## [TEXT PASSAGE]
BEGIN
The proposed renovations to the Clinton Street crib echo the controversial seven windows that singer Norah Jones’s had punched into a blank wall on the side of her Amity Street house, which is only one block away.

Jones managed to get city approval for her renovations without presenting them to the local community board late last year — and, as a result, many Cobble Hill preservationists feared that the neighborhood’s aesthetic would soon be under assault. “Jones’s windows established a precedent,” said Roy Sloane, the president of the Cobble Hill association and a passionate preservationist. “Our fears have been realized.”

In addition to the four windows, the couple that is moving into the 170-year-old residence between Amity and Congress streets want to add a swimming pool, an enclosed glass porch in the back and one story to a portion of the building.

When the design was presented to Community Board 6 by architects Andrew Bernheimer and Jared Della Valle, board members reacted with skepticism and pledged to oppose the renovations.
END
## [THE DATA]
BEGIN
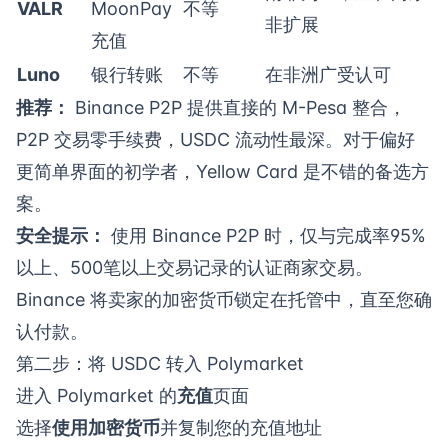
VALR
MoonPay
不等
非扩展
充值
Luno
银行转账
不等
在非洲广受认可
推荐：
Binance P2P 提供直接的 M-Pesa 整合，
P2P 交易零手续费，USDC 流动性最深。对于偏好
更简单界面的初学者，Yellow Card 是不错的备选方
案。
安全提示：
使用 Binance P2P 时，仅与完成率95%
以上、500笔以上交易记录的认证商家交易。
Binance 将卖家的加密货币锁定在托管中，直至您确
认付款。
第二步：将 USDC 转入 Polymarket
进入 Polymarket 的
充值
页面
选择
使用加密货币
并复制您的充值地址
END
## [WHAT THE EXERCISE ASKS]
Return verbatim the portion of the article on the Clinton Street renovations that begins with the words "The proposed renovations" and stops after the words "one block away.". The material is not needed for this work.

## [EXPECTED OUTPUT]
The proposed renovations to the Clinton Street crib echo the controversial seven windows that singer Norah Jones’s had punched into a blank wall on the side of her Amity Street house, which is only one block away.